Exercise
Return the whole listing exactly as written.

Records shown

********************

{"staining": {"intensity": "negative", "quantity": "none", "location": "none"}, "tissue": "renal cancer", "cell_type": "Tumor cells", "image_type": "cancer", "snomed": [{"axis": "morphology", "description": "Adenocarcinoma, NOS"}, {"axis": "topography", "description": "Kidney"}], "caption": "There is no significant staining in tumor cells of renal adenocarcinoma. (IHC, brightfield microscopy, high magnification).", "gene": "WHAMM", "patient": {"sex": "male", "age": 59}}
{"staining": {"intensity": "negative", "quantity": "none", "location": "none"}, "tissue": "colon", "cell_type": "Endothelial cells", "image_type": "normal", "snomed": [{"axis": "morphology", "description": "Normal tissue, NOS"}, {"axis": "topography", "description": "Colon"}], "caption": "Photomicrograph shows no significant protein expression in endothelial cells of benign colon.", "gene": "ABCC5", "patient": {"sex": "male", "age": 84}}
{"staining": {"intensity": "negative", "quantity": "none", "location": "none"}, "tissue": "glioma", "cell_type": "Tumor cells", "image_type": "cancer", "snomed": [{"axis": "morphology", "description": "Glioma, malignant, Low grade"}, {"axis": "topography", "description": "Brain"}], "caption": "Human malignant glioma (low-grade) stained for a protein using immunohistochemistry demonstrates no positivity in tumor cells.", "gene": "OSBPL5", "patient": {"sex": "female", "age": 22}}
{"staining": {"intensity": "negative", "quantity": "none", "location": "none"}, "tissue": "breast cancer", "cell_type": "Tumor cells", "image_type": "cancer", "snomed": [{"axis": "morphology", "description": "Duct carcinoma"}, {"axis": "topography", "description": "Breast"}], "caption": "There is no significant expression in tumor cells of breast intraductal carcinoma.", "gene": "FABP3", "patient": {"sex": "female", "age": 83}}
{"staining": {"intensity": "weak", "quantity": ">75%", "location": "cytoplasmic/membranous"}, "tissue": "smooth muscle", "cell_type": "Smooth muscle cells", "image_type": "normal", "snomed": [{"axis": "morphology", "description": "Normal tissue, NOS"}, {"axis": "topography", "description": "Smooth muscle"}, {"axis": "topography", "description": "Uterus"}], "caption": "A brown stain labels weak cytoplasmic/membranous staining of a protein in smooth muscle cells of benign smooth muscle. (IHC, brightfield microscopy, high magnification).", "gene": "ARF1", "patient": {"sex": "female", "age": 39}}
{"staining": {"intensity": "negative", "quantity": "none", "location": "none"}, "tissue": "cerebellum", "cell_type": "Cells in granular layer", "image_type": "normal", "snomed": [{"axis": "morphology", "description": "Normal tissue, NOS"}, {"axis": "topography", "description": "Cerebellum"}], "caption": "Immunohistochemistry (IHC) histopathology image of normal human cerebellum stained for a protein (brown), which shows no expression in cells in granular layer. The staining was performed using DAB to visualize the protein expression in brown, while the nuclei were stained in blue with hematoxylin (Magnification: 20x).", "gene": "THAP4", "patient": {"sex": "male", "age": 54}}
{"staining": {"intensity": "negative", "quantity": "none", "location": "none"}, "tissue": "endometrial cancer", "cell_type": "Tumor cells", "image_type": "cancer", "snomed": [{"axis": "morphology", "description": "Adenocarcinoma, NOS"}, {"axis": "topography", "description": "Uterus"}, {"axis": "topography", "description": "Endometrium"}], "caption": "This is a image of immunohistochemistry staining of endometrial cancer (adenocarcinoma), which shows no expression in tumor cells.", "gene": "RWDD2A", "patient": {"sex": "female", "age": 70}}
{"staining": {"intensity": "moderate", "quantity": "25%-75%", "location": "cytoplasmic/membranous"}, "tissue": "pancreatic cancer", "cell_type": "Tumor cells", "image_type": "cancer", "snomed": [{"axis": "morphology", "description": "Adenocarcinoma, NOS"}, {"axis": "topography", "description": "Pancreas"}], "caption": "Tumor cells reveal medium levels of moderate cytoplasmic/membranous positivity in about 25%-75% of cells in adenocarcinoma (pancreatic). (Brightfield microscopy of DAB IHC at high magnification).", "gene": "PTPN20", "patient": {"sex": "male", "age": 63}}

********************

Task result
{"staining": {"intensity": "negative", "quantity": "none", "location": "none"}, "tissue": "renal cancer", "cell_type": "Tumor cells", "image_type": "cancer", "snomed": [{"axis": "morphology", "description": "Adenocarcinoma, NOS"}, {"axis": "topography", "description": "Kidney"}], "caption": "There is no significant staining in tumor cells of renal adenocarcinoma. (IHC, brightfield microscopy, high magnification).", "gene": "WHAMM", "patient": {"sex": "male", "age": 59}}
{"staining": {"intensity": "negative", "quantity": "none", "location": "none"}, "tissue": "colon", "cell_type": "Endothelial cells", "image_type": "normal", "snomed": [{"axis": "morphology", "description": "Normal tissue, NOS"}, {"axis": "topography", "description": "Colon"}], "caption": "Photomicrograph shows no significant protein expression in endothelial cells of benign colon.", "gene": "ABCC5", "patient": {"sex": "male", "age": 84}}
{"staining": {"intensity": "negative", "quantity": "none", "location": "none"}, "tissue": "glioma", "cell_type": "Tumor cells", "image_type": "cancer", "snomed": [{"axis": "morphology", "description": "Glioma, malignant, Low grade"}, {"axis": "topography", "description": "Brain"}], "caption": "Human malignant glioma (low-grade) stained for a protein using immunohistochemistry demonstrates no positivity in tumor cells.", "gene": "OSBPL5", "patient": {"sex": "female", "age": 22}}
{"staining": {"intensity": "negative", "quantity": "none", "location": "none"}, "tissue": "breast cancer", "cell_type": "Tumor cells", "image_type": "cancer", "snomed": [{"axis": "morphology", "description": "Duct carcinoma"}, {"axis": "topography", "description": "Breast"}], "caption": "There is no significant expression in tumor cells of breast intraductal carcinoma.", "gene": "FABP3", "patient": {"sex": "female", "age": 83}}
{"staining": {"intensity": "weak", "quantity": ">75%", "location": "cytoplasmic/membranous"}, "tissue": "smooth muscle", "cell_type": "Smooth muscle cells", "image_type": "normal", "snomed": [{"axis": "morphology", "description": "Normal tissue, NOS"}, {"axis": "topography", "description": "Smooth muscle"}, {"axis": "topography", "description": "Uterus"}], "caption": "A brown stain labels weak cytoplasmic/membranous staining of a protein in smooth muscle cells of benign smooth muscle. (IHC, brightfield microscopy, high magnification).", "gene": "ARF1", "patient": {"sex": "female", "age": 39}}
{"staining": {"intensity": "negative", "quantity": "none", "location": "none"}, "tissue": "cerebellum", "cell_type": "Cells in granular layer", "image_type": "normal", "snomed": [{"axis": "morphology", "description": "Normal tissue, NOS"}, {"axis": "topography", "description": "Cerebellum"}], "caption": "Immunohistochemistry (IHC) histopathology image of normal human cerebellum stained for a protein (brown), which shows no expression in cells in granular layer. The staining was performed using DAB to visualize the protein expression in brown, while the nuclei were stained in blue with hematoxylin (Magnification: 20x).", "gene": "THAP4", "patient": {"sex": "male", "age": 54}}
{"staining": {"intensity": "negative", "quantity": "none", "location": "none"}, "tissue": "endometrial cancer", "cell_type": "Tumor cells", "image_type": "cancer", "snomed": [{"axis": "morphology", "description": "Adenocarcinoma, NOS"}, {"axis": "topography", "description": "Uterus"}, {"axis": "topography", "description": "Endometrium"}], "caption": "This is a image of immunohistochemistry staining of endometrial cancer (adenocarcinoma), which shows no expression in tumor cells.", "gene": "RWDD2A", "patient": {"sex": "female", "age": 70}}
{"staining": {"intensity": "moderate", "quantity": "25%-75%", "location": "cytoplasmic/membranous"}, "tissue": "pancreatic cancer", "cell_type": "Tumor cells", "image_type": "cancer", "snomed": [{"axis": "morphology", "description": "Adenocarcinoma, NOS"}, {"axis": "topography", "description": "Pancreas"}], "caption": "Tumor cells reveal medium levels of moderate cytoplasmic/membranous positivity in about 25%-75% of cells in adenocarcinoma (pancreatic). (Brightfield microscopy of DAB IHC at high magnification).", "gene": "PTPN20", "patient": {"sex": "male", "age": 63}}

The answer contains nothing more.